Saved entries
• • •

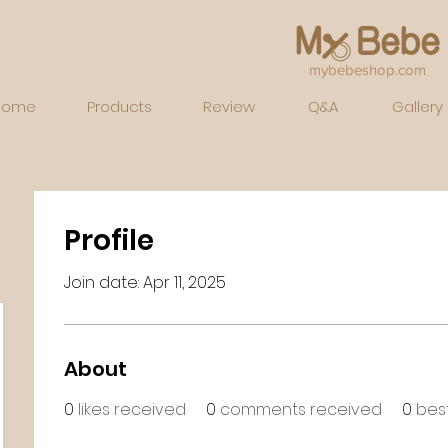
mybebeshop.com
Home
Products
Review
Q&A
Gallery
Profile
Join date: Apr 11, 2025
About
0
likes received
0
comments received
0
bes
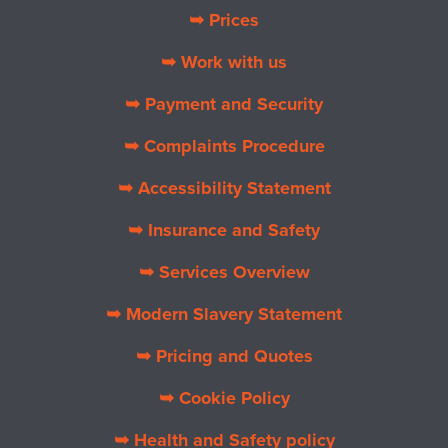
➥ Prices
➥ Work with us
➥ Payment and Security
➥ Complaints Procedure
➥ Accessibility Statement
➥ Insurance and Safety
➥ Services Overview
➥ Modern Slavery Statement
➥ Pricing and Quotes
➥ Cookie Policy
➥ Health and Safety policy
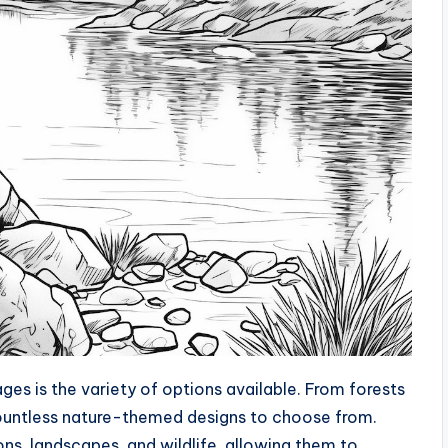
es is the variety of options available. From forests
countless nature-themed designs to choose from.
ns, landscapes, and wildlife, allowing them to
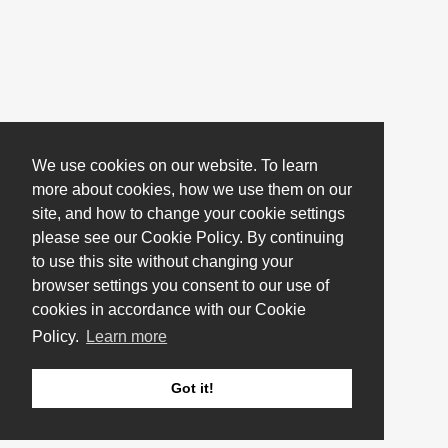
We use cookies on our website. To learn
more about cookies, how we use them on our
site, and how to change your cookie settings
please see our Cookie Policy. By continuing
to use this site without changing your
browser settings you consent to our use of
cookies in accordance with our Cookie
Policy.
Learn more
Got it!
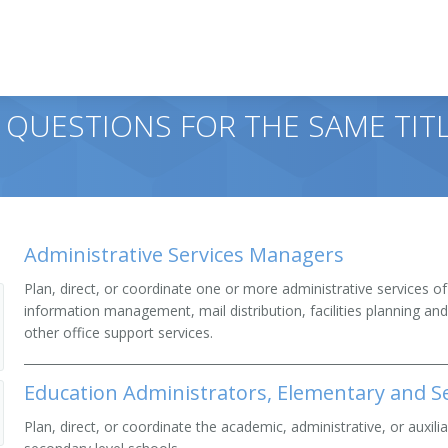
 QUESTIONS FOR THE SAME TITL
Administrative Services Managers
Plan, direct, or coordinate one or more administrative services o
information management, mail distribution, facilities planning an
other office support services.
Education Administrators, Elementary and S
Plan, direct, or coordinate the academic, administrative, or auxilia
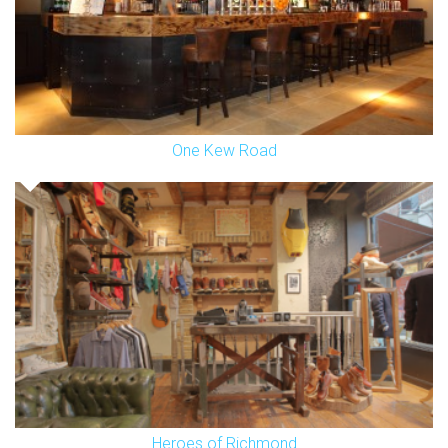
One Kew Road
Heroes of Richmond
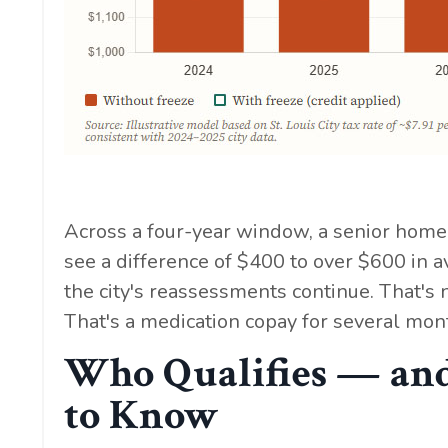
Across a four-year window, a senior homeo
see a difference of $400 to over $600 in
the city's reassessments continue. That's n
That's a medication copay for several mont
Who Qualifies — and
to Know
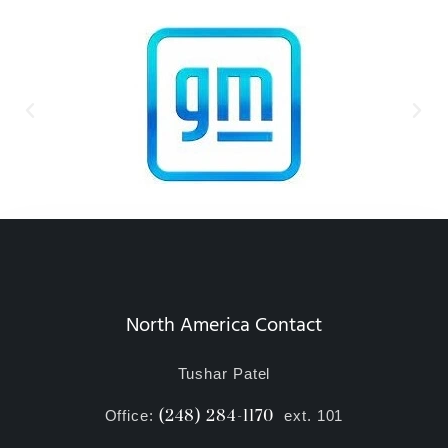
North America Contact
Tushar Patel
(248) 284-1170
Office:
ext. 101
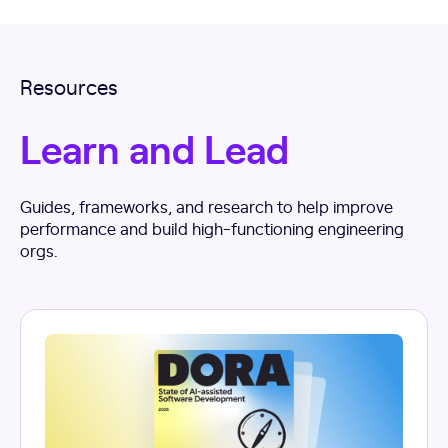
Resources
Learn and Lead
Guides, frameworks, and research to help improve
performance and build high-functioning engineering
orgs.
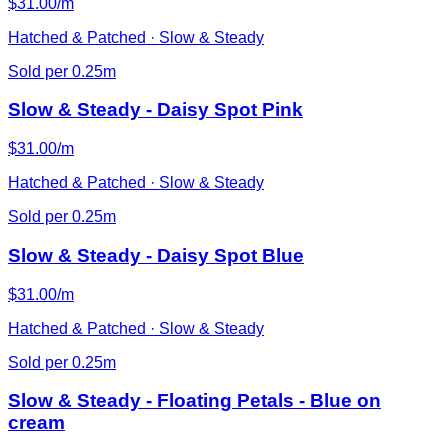
$31.00/m
Hatched & Patched · Slow & Steady
Sold per 0.25m
Slow & Steady - Daisy Spot Pink
$31.00/m
Hatched & Patched · Slow & Steady
Sold per 0.25m
Slow & Steady - Daisy Spot Blue
$31.00/m
Hatched & Patched · Slow & Steady
Sold per 0.25m
Slow & Steady - Floating Petals - Blue on
cream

• • •

## Task
Leave out the pictures and output the rest of the records exactly.

## Answer space
mybebeshop.com
Home
Products
Review
Q&A
Gallery
Profile
Join date: Apr 11, 2025
About
0
likes received
0
comments received
0
bes
➥ Prices
➥ Work with us
➥ Payment and Security
➥ Complaints Procedure
➥ Accessibility Statement
➥ Insurance and Safety
➥ Services Overview
➥ Modern Slavery Statement
➥ Pricing and Quotes
➥ Cookie Policy
➥ Health and Safety policy
es is the variety of options available. From forests
countless nature-themed designs to choose from.
ns, landscapes, and wildlife, allowing them to
We use cookies on our website. To learn
more about cookies, how we use them on our
site, and how to change your cookie settings
please see our Cookie Policy. By continuing
to use this site without changing your
browser settings you consent to our use of
cookies in accordance with our Cookie
Policy.
Learn more
Got it!
 QUESTIONS FOR THE SAME TITL
Administrative Services Managers
Plan, direct, or coordinate one or more administrative services o
information management, mail distribution, facilities planning an
other office support services.
Education Administrators, Elementary and S
Plan, direct, or coordinate the academic, administrative, or auxilia
One Kew Road
Heroes of Richmond
Across a four-year window, a senior homeo
see a difference of $400 to over $600 in
the city's reassessments continue. That's n
That's a medication copay for several mont
Who Qualifies — and
to Know
North America Contact
Tushar Patel
(248) 284-1170
Office:
ext. 101
Resources
Learn and Lead
Guides, frameworks, and research to help improve
performance and build high-functioning engineering
orgs.
$31.00/m
Hatched & Patched · Slow & Steady
Sold per 0.25m
Slow & Steady - Daisy Spot Pink
$31.00/m
Hatched & Patched · Slow & Steady
Sold per 0.25m
Slow & Steady - Daisy Spot Blue
$31.00/m
Hatched & Patched · Slow & Steady
Sold per 0.25m
Slow & Steady - Floating Petals - Blue on
cream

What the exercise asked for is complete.